## PROBLEM STATEMENT
Line by line, set down all the data below exactly, omitting any picture.

(Recorded data)
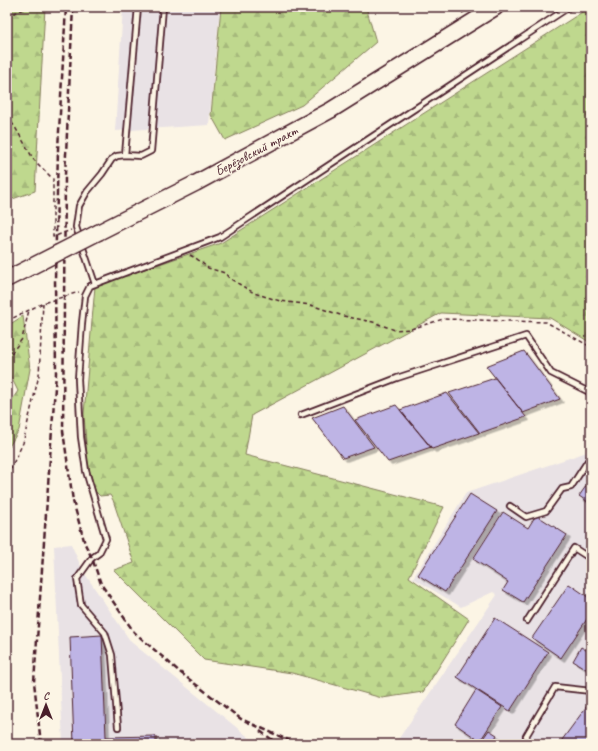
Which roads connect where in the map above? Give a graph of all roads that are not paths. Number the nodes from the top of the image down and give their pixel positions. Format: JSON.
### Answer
{"nodes":[{"id":1,"x":138,"y":7,"type":"edge"},
{"id":2,"x":163,"y":7,"type":"edge"},
{"id":3,"x":496,"y":7,"type":"edge"},
{"id":4,"x":569,"y":7,"type":"edge"},
{"id":5,"x":125,"y":155,"type":"junction"},
{"id":6,"x":7,"y":279,"type":"edge"},
{"id":7,"x":95,"y":284,"type":"junction"},
{"id":8,"x":591,"y":393,"type":"edge"},
{"id":9,"x":301,"y":415,"type":"dead end"},
{"id":10,"x":591,"y":456,"type":"edge"},
{"id":11,"x":510,"y":506,"type":"dead end"},
{"id":12,"x":591,"y":559,"type":"edge"},
{"id":13,"x":527,"y":622,"type":"dead end"},
{"id":14,"x":591,"y":692,"type":"edge"},
{"id":15,"x":118,"y":727,"type":"dead end"},
{"id":16,"x":526,"y":736,"type":"dead end"}],
"edges":[{"from":1,"to":5,"type":"lane"},
{"from":2,"to":5,"type":"lane"},
{"from":3,"to":6,"type":"main road","name":"Берёзовский тракт","bridge":true},
{"from":4,"to":7,"type":"lane"},
{"from":5,"to":7,"type":"lane"},
{"from":7,"to":15,"type":"lane"},
{"from":8,"to":9,"type":"lane"},
{"from":10,"to":11,"type":"lane"},
{"from":12,"to":13,"type":"lane"},
{"from":14,"to":16,"type":"lane"}]}
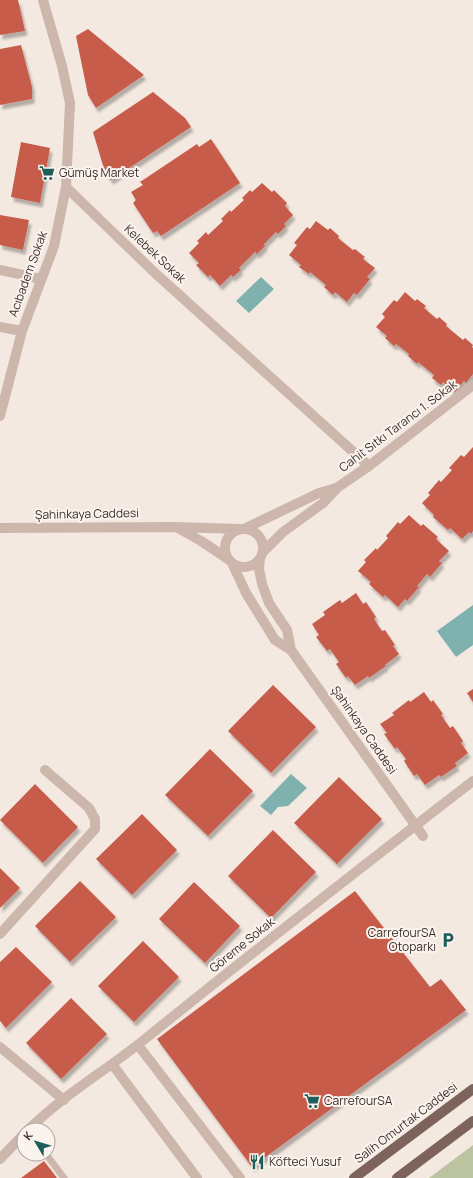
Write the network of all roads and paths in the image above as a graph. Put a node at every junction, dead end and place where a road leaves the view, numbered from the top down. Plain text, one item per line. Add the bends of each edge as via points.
1 (43, 0) edge
2 (66, 187) junction
3 (0, 270) edge
4 (41, 279) junction
5 (0, 327) edge
6 (22, 331) junction
7 (473, 385) edge
8 (0, 416) edge
9 (368, 466) junction
10 (338, 487) junction
11 (175, 526) junction
12 (0, 528) edge
13 (243, 528) junction
14 (261, 555) junction
15 (230, 561) junction
16 (291, 650) junction
17 (46, 770) dead end
18 (473, 781) edge
19 (416, 825) junction
20 (423, 836) dead end
21 (0, 934) edge
22 (138, 1045) junction
23 (0, 1047) edge
24 (112, 1064) junction
25 (473, 1089) edge
26 (64, 1100) junction
27 (473, 1121) edge
28 (36, 1122) edge
29 (16, 1142) edge
30 (0, 1159) edge
31 (52, 1162) edge
32 (64, 1178) edge
33 (197, 1178) edge
34 (240, 1178) edge
35 (354, 1178) edge
36 (396, 1178) edge

1 - 2 street via 70,103
2 - 4 street, Acıbadem Sokak via 54,246
2 - 9 street, Kelebek Sokak via 155,273
3 - 4 street
4 - 6 street, Acıbadem Sokak
5 - 6 street
6 - 8 street, Acıbadem Sokak
7 - 9 street, Cahit Sıtkı Tarancı 1. Sokak
9 - 10 street, Cahit Sıtkı Tarancı 1. Sokak
10 - 13 street via 319,493
10 - 14 street via 323,503 283,532
11 - 12 street, Şahinkaya Caddesi
11 - 13 street, Şahinkaya Caddesi
11 - 15 street
13 - 14 street via 258,534 263,546
13 - 15 street via 234,531 226,541 225,553
14 - 15 street via 256,563 250,566 238,566
14 - 16 street via 259,570 262,584 269,603 287,630
15 - 16 street via 275,640
16 - 19 street, Şahinkaya Caddesi
17 - 21 street via 89,808 95,819 95,829
18 - 19 street, Göreme Sokak
19 - 20 street, Şahinkaya Caddesi
19 - 22 street, Göreme Sokak
22 - 24 street, Göreme Sokak
22 - 34 street
23 - 26 street
24 - 26 street, Göreme Sokak
24 - 33 street
25 - 35 main road, Salih Omurtak Caddesi
26 - 28 street, Göreme Sokak
27 - 36 main road
29 - 30 street
31 - 32 lane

## ANSWER SECTION
Which roads connect where in the map above? Give a graph of all roads that are not paths. Number the nodes from the top of the image down and give their pixel positions. Format: JSON.
### Answer
{"nodes":[{"id":1,"x":138,"y":7,"type":"edge"},
{"id":2,"x":163,"y":7,"type":"edge"},
{"id":3,"x":496,"y":7,"type":"edge"},
{"id":4,"x":569,"y":7,"type":"edge"},
{"id":5,"x":125,"y":155,"type":"junction"},
{"id":6,"x":7,"y":279,"type":"edge"},
{"id":7,"x":95,"y":284,"type":"junction"},
{"id":8,"x":591,"y":393,"type":"edge"},
{"id":9,"x":301,"y":415,"type":"dead end"},
{"id":10,"x":591,"y":456,"type":"edge"},
{"id":11,"x":510,"y":506,"type":"dead end"},
{"id":12,"x":591,"y":559,"type":"edge"},
{"id":13,"x":527,"y":622,"type":"dead end"},
{"id":14,"x":591,"y":692,"type":"edge"},
{"id":15,"x":118,"y":727,"type":"dead end"},
{"id":16,"x":526,"y":736,"type":"dead end"}],
"edges":[{"from":1,"to":5,"type":"lane"},
{"from":2,"to":5,"type":"lane"},
{"from":3,"to":6,"type":"main road","name":"Берёзовский тракт","bridge":true},
{"from":4,"to":7,"type":"lane"},
{"from":5,"to":7,"type":"lane"},
{"from":7,"to":15,"type":"lane"},
{"from":8,"to":9,"type":"lane"},
{"from":10,"to":11,"type":"lane"},
{"from":12,"to":13,"type":"lane"},
{"from":14,"to":16,"type":"lane"}]}
Write the network of all roads and paths in the image above as a graph. Put a node at every junction, dead end and place where a road leaves the view, numbered from the top down. Plain text, one item per line. Add the bends of each edge as via points.
1 (43, 0) edge
2 (66, 187) junction
3 (0, 270) edge
4 (41, 279) junction
5 (0, 327) edge
6 (22, 331) junction
7 (473, 385) edge
8 (0, 416) edge
9 (368, 466) junction
10 (338, 487) junction
11 (175, 526) junction
12 (0, 528) edge
13 (243, 528) junction
14 (261, 555) junction
15 (230, 561) junction
16 (291, 650) junction
17 (46, 770) dead end
18 (473, 781) edge
19 (416, 825) junction
20 (423, 836) dead end
21 (0, 934) edge
22 (138, 1045) junction
23 (0, 1047) edge
24 (112, 1064) junction
25 (473, 1089) edge
26 (64, 1100) junction
27 (473, 1121) edge
28 (36, 1122) edge
29 (16, 1142) edge
30 (0, 1159) edge
31 (52, 1162) edge
32 (64, 1178) edge
33 (197, 1178) edge
34 (240, 1178) edge
35 (354, 1178) edge
36 (396, 1178) edge

1 - 2 street via 70,103
2 - 4 street, Acıbadem Sokak via 54,246
2 - 9 street, Kelebek Sokak via 155,273
3 - 4 street
4 - 6 street, Acıbadem Sokak
5 - 6 street
6 - 8 street, Acıbadem Sokak
7 - 9 street, Cahit Sıtkı Tarancı 1. Sokak
9 - 10 street, Cahit Sıtkı Tarancı 1. Sokak
10 - 13 street via 319,493
10 - 14 street via 323,503 283,532
11 - 12 street, Şahinkaya Caddesi
11 - 13 street, Şahinkaya Caddesi
11 - 15 street
13 - 14 street via 258,534 263,546
13 - 15 street via 234,531 226,541 225,553
14 - 15 street via 256,563 250,566 238,566
14 - 16 street via 259,570 262,584 269,603 287,630
15 - 16 street via 275,640
16 - 19 street, Şahinkaya Caddesi
17 - 21 street via 89,808 95,819 95,829
18 - 19 street, Göreme Sokak
19 - 20 street, Şahinkaya Caddesi
19 - 22 street, Göreme Sokak
22 - 24 street, Göreme Sokak
22 - 34 street
23 - 26 street
24 - 26 street, Göreme Sokak
24 - 33 street
25 - 35 main road, Salih Omurtak Caddesi
26 - 28 street, Göreme Sokak
27 - 36 main road
29 - 30 street
31 - 32 lane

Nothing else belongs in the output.